### What is being asked
Please list each line of the material below that contains the word "Healthcare".

[Start of Attachment]

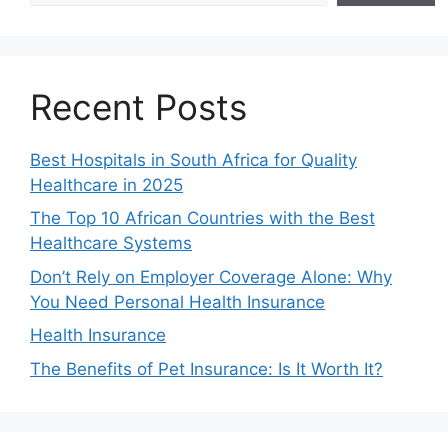
Recent Posts
Best Hospitals in South Africa for Quality
Healthcare in 2025
The Top 10 African Countries with the Best
Healthcare Systems
Don’t Rely on Employer Coverage Alone: Why
You Need Personal Health Insurance
Health Insurance
The Benefits of Pet Insurance: Is It Worth It?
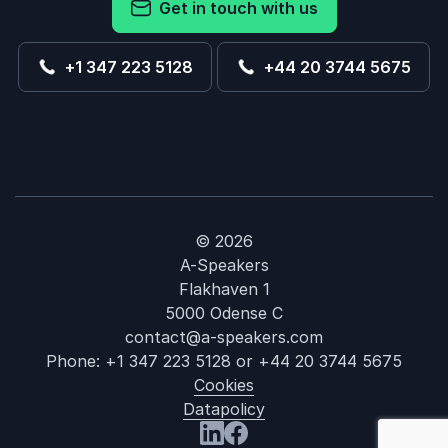
Get in touch with us
+1 347 223 5128
+44 20 3744 5675
© 2026
A-Speakers
Flakhaven 1
5000 Odense C
contact@a-speakers.com
Phone:
+1 347 223 5128
or
+44 20 3744 5675
Cookies
Datapolicy
: Katie Bucki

[End of Attachment]

### Expected output
Healthcare in 2025
Healthcare Systems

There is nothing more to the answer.